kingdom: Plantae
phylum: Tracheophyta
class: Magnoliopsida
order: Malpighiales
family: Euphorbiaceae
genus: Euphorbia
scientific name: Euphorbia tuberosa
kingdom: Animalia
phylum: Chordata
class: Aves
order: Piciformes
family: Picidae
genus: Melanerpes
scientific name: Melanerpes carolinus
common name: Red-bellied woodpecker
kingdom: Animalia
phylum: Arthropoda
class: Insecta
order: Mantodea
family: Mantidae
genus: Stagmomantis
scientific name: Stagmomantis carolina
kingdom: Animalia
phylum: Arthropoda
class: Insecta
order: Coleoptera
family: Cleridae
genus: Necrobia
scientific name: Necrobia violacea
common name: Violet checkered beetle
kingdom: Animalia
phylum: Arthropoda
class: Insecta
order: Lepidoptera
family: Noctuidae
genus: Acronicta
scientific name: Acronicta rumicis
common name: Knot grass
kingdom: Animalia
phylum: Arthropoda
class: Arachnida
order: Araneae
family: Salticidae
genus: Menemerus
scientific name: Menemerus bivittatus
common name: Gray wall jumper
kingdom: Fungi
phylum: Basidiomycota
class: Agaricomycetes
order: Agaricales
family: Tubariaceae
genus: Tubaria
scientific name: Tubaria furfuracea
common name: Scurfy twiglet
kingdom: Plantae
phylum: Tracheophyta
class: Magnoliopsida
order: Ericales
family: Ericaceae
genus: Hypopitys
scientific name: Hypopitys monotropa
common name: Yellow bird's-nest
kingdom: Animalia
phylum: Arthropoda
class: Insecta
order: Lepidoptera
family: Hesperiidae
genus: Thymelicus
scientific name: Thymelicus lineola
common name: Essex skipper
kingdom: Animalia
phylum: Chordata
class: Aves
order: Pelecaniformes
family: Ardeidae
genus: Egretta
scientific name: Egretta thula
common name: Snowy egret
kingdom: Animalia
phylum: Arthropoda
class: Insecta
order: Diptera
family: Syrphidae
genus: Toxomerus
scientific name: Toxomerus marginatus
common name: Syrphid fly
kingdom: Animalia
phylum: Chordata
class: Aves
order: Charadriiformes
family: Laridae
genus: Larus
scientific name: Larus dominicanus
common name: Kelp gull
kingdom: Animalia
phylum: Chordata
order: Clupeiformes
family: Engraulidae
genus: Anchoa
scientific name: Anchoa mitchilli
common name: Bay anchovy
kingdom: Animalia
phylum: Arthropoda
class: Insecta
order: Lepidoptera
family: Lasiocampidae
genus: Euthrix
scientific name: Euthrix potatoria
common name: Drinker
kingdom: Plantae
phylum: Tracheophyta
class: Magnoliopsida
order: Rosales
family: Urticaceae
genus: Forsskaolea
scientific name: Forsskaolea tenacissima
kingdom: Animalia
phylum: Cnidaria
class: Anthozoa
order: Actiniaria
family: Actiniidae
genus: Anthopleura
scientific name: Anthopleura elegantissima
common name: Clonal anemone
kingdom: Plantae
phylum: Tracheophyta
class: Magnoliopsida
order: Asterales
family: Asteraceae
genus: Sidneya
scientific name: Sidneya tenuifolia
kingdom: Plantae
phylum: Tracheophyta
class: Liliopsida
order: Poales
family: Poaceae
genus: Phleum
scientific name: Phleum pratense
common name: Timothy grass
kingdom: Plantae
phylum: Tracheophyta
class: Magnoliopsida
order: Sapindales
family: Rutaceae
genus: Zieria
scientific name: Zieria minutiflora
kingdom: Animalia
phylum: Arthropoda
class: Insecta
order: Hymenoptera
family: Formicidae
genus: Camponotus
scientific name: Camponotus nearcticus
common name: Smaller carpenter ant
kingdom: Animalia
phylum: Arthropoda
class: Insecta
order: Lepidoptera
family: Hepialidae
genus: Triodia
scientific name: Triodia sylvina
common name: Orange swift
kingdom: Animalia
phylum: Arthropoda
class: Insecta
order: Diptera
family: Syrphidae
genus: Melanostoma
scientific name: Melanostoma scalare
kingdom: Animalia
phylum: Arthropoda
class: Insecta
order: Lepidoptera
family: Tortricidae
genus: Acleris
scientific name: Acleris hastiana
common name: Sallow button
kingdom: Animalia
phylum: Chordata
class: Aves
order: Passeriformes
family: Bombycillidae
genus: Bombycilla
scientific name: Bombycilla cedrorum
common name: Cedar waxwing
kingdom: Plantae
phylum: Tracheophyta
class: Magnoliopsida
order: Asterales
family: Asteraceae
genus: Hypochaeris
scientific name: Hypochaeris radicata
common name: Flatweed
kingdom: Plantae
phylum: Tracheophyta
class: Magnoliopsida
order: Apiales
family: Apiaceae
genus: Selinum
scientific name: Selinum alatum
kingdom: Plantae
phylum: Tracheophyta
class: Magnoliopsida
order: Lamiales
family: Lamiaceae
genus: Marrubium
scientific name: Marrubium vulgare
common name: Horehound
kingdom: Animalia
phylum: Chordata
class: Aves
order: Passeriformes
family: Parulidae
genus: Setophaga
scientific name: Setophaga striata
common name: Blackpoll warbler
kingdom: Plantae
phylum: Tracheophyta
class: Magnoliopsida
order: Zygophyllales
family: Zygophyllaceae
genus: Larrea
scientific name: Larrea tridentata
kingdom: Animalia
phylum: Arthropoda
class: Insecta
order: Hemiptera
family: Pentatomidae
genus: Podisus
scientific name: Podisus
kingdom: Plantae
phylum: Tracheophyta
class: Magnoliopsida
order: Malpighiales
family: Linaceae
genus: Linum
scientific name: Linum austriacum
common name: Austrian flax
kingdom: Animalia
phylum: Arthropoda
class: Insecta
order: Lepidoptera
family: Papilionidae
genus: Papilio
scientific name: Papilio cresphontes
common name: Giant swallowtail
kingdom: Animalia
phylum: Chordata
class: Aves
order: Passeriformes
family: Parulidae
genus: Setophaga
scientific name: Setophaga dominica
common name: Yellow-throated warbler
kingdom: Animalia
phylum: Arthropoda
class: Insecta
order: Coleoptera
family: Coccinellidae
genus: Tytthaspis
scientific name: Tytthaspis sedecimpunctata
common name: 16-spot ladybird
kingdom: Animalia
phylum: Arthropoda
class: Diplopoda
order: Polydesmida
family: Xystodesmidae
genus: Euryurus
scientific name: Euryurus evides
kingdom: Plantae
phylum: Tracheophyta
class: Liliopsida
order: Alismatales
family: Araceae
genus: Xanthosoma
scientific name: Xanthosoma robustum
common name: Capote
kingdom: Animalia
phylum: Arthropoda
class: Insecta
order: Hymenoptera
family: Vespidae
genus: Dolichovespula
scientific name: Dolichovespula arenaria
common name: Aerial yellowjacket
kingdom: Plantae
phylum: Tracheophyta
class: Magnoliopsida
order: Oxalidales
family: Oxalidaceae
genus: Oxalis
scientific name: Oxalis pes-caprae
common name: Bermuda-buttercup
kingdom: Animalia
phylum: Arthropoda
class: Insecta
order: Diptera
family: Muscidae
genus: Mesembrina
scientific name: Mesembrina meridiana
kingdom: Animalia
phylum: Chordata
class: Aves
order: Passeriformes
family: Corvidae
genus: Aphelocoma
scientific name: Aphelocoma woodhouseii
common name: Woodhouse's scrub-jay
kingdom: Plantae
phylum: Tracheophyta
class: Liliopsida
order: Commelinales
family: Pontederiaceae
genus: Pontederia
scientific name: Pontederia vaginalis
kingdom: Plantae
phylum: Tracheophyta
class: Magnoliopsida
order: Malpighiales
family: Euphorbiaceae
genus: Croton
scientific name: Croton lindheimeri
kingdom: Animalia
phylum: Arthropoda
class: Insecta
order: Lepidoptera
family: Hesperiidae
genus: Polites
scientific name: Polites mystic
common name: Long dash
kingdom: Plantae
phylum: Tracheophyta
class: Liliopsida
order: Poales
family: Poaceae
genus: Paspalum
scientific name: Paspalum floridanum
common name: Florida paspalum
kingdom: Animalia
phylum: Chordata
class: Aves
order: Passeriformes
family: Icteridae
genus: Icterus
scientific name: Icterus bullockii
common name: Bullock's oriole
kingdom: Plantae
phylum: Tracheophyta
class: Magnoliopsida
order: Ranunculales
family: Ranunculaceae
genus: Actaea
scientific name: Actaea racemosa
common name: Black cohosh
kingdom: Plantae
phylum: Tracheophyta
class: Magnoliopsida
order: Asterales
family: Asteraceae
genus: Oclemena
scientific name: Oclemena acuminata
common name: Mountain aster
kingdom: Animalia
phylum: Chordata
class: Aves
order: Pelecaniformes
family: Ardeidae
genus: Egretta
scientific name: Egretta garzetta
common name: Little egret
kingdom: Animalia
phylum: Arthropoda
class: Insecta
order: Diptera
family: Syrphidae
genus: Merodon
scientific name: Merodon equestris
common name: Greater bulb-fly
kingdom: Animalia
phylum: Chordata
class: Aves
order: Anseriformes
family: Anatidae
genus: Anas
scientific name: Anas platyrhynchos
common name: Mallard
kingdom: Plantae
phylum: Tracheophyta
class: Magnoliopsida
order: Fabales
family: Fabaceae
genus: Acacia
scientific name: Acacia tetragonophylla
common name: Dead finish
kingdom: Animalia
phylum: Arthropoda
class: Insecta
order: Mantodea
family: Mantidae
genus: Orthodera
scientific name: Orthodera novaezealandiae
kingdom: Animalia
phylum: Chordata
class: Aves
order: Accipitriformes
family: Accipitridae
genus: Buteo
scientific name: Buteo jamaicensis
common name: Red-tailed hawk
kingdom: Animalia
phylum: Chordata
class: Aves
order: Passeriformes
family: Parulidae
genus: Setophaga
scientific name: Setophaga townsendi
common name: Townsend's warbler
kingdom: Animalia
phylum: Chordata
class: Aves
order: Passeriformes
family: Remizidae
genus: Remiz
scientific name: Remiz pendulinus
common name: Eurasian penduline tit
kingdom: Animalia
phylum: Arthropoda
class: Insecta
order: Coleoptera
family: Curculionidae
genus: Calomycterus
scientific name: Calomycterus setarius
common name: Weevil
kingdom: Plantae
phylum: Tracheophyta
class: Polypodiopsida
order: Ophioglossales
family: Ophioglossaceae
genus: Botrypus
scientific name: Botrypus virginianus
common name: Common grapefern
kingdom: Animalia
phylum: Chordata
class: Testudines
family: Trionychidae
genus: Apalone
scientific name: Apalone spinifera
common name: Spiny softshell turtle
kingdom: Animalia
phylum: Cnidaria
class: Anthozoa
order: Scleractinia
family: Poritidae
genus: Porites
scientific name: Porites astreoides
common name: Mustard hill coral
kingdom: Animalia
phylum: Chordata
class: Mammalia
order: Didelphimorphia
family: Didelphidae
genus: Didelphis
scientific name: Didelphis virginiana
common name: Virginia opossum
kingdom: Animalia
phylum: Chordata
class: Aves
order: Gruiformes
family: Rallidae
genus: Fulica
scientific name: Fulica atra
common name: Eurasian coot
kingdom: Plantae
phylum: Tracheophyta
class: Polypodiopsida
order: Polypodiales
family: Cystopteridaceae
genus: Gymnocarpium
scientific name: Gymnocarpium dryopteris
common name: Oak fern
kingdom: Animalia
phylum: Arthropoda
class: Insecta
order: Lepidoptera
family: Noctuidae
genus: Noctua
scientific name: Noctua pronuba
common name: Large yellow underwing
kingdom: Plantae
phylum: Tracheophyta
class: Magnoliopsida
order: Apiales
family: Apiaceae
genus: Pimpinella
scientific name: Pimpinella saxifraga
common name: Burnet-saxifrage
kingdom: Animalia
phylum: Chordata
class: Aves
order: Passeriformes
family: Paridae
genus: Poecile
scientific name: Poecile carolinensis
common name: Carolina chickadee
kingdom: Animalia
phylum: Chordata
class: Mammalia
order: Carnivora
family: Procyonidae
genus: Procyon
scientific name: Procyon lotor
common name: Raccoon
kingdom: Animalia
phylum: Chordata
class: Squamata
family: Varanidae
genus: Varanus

----

◆ **What you will do**
Reproduce the item lines above word for word, starting from the very first line and continuing up to and including the line that contains "scientific name: Melanerpes carolinus".

◆ **Problem solution**
kingdom: Plantae
phylum: Tracheophyta
class: Magnoliopsida
order: Malpighiales
family: Euphorbiaceae
genus: Euphorbia
scientific name: Euphorbia tuberosa
kingdom: Animalia
phylum: Chordata
class: Aves
order: Piciformes
family: Picidae
genus: Melanerpes
scientific name: Melanerpes carolinus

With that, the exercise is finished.